The Alabama alum knows he may get a little Louisiana flack for his Tide days.
“It wouldn’t be right if I didn’t catch a little bit of grief,” he said, “but hopefully I can win them over whenever I hit a couple people during the season.”
Before seeing his final season in crimson and cream cut short with a torn ACL Oct. 19, Sunseri made a pair of picks, including a weaving interception return to pay dirt versus Johnny Manziel and Texas A&M.
He won’t blow you away physically, but you’ll like what he’ll bring to New Orleans.
5th round (169th overall) – Ronald Powell | DE/OLB | Florida
After making the safest pick imaginable with their first fifth round pick, the Saints went for the gusto two picks later with Ronald Powell. He’s your quintessential boom or bust draft pick.
Powell arrived at Florida as a 5-star and the No. 1 player in America back in 2010.
Then came the injuries.
While at Florida, Powell missed games due to an undisclosed upper body injury and a sprained ankle, and he missed the entire 2012 season after tearing his left ACL twice. That’s right. Twice!
Then as if that wasn’t enough, Powell strained his hamstring running the 40-yard dash at the NFL Combine.
Despite all those red marks against his name, Powell is an absolute physical freak and can be a multi-time All Pro selection health permitting.
“The good news for him he has recovered and played on his injury and he was a very highly recruited player,” said Saints coach Sean Payton. “We think there’s certainly upside when you watch him. He loves playing and he has great football instincts, great character. We are excited about him. He is young still.”
6th round (202nd overall) – Tavon Rooks | OT | Kansas State
Finding information on Tavon Rooks after New Orleans drafted him 202nd overall was about as hard as finding legit info on the Kennedy assassination.
Rooks was an afterthought on most experts’ draft boards, but clearly Mickey Loomis and co. saw something they missed.

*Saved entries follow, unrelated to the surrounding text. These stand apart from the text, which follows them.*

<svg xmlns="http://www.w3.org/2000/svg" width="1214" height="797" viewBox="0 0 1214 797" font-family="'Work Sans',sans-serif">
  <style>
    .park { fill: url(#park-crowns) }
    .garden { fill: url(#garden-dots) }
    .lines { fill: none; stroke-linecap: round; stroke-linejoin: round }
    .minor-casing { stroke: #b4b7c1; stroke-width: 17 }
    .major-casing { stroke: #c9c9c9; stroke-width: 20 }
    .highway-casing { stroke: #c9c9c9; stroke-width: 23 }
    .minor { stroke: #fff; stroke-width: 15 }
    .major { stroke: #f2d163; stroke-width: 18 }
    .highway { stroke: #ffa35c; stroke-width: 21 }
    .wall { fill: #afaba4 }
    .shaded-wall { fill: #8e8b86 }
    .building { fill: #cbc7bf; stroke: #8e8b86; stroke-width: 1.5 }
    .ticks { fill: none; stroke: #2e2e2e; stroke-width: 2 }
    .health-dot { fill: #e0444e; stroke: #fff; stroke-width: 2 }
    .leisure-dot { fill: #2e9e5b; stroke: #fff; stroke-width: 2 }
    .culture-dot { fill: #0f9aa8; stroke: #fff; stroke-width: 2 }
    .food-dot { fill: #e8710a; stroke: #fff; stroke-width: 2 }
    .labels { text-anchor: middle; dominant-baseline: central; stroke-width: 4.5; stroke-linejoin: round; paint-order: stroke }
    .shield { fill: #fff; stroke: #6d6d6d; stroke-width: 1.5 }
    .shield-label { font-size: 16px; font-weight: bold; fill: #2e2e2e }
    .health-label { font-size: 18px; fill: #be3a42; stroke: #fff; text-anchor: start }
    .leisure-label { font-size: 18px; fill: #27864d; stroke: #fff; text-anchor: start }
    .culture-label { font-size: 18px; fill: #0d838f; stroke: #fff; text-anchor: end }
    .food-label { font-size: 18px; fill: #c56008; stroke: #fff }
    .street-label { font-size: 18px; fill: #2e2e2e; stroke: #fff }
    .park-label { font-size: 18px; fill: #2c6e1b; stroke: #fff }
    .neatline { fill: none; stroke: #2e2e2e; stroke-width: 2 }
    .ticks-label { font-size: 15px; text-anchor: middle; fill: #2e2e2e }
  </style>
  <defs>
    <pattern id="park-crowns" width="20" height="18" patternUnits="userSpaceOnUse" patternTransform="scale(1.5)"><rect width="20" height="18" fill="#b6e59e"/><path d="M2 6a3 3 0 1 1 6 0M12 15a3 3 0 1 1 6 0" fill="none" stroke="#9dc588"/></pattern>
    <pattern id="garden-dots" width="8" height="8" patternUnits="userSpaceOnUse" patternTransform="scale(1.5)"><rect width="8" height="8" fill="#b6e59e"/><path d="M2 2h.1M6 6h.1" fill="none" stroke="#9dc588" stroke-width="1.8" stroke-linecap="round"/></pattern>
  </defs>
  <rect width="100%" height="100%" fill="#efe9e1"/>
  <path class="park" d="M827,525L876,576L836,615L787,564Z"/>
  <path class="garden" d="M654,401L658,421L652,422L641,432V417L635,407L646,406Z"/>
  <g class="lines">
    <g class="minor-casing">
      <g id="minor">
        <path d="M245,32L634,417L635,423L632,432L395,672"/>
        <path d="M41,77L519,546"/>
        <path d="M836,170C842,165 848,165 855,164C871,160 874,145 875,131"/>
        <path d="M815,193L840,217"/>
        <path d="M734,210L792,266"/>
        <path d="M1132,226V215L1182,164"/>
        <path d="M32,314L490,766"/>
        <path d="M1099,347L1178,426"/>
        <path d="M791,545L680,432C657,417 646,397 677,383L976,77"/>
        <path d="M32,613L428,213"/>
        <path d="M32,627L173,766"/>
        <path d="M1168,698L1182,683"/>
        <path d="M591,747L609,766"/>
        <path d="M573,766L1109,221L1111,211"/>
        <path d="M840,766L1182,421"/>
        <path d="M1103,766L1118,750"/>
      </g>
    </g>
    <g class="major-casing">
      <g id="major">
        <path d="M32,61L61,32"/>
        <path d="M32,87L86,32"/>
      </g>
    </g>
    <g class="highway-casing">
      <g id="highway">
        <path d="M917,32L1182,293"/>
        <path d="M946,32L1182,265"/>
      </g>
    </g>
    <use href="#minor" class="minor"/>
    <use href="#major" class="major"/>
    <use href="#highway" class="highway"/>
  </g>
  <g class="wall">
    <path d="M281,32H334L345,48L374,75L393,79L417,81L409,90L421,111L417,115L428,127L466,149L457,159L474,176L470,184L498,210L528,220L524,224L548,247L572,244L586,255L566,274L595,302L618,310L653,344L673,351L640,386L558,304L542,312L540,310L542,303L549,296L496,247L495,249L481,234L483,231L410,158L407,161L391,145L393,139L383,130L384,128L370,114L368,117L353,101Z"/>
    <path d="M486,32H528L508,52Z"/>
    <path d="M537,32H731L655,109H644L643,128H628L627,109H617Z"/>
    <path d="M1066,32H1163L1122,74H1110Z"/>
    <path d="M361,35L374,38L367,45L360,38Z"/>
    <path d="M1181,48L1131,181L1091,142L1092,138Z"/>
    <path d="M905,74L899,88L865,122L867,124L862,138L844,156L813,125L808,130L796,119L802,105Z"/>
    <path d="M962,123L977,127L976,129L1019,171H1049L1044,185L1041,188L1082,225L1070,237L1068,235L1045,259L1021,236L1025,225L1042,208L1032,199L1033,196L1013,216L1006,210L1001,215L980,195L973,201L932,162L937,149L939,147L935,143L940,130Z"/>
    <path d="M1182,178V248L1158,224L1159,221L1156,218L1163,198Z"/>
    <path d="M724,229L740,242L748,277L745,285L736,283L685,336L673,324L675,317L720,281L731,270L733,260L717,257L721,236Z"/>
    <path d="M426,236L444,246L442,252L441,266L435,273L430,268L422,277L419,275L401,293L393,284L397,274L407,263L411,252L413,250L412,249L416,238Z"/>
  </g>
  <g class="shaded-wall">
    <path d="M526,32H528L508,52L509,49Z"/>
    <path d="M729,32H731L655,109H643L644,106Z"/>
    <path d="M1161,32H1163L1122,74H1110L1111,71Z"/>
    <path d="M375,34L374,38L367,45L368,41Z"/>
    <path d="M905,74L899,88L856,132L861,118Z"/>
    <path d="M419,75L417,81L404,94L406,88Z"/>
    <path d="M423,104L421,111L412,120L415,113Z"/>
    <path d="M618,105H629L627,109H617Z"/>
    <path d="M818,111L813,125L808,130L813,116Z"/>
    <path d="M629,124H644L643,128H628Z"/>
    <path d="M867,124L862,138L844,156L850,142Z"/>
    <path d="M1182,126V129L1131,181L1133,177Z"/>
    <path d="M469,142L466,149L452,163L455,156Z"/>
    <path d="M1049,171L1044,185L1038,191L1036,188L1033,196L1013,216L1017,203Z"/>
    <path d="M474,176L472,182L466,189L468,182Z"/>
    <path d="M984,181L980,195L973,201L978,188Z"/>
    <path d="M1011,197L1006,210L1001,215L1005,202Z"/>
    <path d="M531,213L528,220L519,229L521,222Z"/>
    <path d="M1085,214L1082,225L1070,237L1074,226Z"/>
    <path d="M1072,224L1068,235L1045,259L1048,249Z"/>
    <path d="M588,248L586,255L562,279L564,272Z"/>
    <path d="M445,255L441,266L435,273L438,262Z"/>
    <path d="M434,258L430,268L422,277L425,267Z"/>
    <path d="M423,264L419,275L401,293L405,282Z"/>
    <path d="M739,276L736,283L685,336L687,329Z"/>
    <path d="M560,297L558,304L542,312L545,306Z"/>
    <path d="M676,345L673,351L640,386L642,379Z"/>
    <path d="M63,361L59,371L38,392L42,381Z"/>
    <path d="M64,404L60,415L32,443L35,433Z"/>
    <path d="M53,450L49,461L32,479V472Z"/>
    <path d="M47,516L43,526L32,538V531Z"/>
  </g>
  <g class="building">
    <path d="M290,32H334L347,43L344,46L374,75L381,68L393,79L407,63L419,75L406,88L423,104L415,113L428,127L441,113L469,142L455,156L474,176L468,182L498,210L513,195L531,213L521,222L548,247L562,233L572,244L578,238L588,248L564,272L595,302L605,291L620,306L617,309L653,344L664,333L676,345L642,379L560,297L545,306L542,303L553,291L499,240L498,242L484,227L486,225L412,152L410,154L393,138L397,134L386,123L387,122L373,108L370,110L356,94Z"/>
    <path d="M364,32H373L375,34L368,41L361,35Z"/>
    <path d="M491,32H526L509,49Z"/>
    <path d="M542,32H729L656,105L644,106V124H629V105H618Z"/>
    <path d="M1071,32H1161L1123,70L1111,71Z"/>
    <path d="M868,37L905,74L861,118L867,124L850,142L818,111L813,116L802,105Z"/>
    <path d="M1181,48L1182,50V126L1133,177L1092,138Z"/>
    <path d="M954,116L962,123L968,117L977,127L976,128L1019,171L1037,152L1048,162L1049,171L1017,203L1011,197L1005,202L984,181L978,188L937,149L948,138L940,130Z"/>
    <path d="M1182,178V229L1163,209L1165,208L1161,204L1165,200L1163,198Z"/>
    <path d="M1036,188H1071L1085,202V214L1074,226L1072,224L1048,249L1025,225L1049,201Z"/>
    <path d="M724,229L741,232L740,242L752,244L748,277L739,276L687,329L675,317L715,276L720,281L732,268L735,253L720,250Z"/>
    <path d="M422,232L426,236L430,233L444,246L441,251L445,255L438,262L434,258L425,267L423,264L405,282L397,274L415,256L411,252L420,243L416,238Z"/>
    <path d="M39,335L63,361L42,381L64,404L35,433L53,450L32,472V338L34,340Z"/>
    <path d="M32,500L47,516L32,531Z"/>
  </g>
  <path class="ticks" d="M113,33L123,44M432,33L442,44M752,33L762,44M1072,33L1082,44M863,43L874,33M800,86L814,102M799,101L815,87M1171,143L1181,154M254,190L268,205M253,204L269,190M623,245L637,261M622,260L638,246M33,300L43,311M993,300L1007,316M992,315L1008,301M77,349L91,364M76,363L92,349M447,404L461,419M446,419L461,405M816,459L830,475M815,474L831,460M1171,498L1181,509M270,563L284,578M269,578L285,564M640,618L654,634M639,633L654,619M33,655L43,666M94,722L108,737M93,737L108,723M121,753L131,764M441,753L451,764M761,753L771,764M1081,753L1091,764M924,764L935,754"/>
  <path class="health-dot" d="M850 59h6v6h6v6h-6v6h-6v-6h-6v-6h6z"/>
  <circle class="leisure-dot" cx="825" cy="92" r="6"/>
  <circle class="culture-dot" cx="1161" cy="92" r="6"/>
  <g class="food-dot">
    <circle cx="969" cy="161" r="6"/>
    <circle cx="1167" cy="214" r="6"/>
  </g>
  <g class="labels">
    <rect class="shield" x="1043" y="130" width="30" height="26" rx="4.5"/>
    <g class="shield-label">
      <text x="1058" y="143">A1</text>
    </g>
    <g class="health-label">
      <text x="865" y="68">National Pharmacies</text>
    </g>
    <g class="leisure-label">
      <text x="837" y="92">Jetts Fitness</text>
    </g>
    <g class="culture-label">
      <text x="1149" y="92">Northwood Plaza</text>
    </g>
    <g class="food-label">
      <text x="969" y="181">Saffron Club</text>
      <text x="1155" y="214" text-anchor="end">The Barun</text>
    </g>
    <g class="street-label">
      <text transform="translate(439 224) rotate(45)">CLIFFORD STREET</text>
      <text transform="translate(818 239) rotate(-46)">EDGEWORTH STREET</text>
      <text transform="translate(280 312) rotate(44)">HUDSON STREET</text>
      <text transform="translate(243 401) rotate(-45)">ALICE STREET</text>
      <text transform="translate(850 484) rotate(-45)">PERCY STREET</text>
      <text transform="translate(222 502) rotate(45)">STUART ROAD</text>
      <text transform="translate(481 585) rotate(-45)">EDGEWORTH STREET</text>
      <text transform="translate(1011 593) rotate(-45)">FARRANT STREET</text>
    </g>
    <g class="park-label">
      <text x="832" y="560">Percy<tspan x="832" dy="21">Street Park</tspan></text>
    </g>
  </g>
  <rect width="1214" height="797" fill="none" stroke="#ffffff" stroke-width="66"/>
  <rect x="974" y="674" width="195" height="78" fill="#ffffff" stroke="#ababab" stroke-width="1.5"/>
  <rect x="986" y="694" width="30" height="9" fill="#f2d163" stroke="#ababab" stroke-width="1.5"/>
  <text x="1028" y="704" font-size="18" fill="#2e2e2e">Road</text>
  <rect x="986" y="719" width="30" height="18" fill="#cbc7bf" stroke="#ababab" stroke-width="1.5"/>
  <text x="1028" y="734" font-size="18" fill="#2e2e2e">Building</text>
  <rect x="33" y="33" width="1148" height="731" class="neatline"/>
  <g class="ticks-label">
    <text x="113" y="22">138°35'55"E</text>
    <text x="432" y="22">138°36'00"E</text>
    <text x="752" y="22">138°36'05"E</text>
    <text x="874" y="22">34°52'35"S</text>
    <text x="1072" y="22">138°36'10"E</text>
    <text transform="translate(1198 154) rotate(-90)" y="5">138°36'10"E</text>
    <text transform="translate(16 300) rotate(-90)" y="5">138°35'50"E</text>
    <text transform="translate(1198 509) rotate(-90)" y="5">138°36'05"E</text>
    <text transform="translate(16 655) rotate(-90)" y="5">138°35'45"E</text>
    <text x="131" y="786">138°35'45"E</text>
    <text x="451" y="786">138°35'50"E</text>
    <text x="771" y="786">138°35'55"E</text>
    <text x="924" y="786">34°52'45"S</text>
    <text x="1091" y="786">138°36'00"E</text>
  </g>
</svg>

And after selecting unheralded offensive linemen like Jahri Evans, Zach Strief and Jermon Bushrod, who wants to disparage this pick?
Asked what he liked about Rooks, Payton didn’t hesitate to answer:
“His athleticism. Again, I don’t want to use the word undersized but he is 299 or 300 pounds and when you watch him he is very athletic, so he can move his feet. I think there growth potential when you look at him, growth potential with regards to the weight room. I liked the way he moved around.”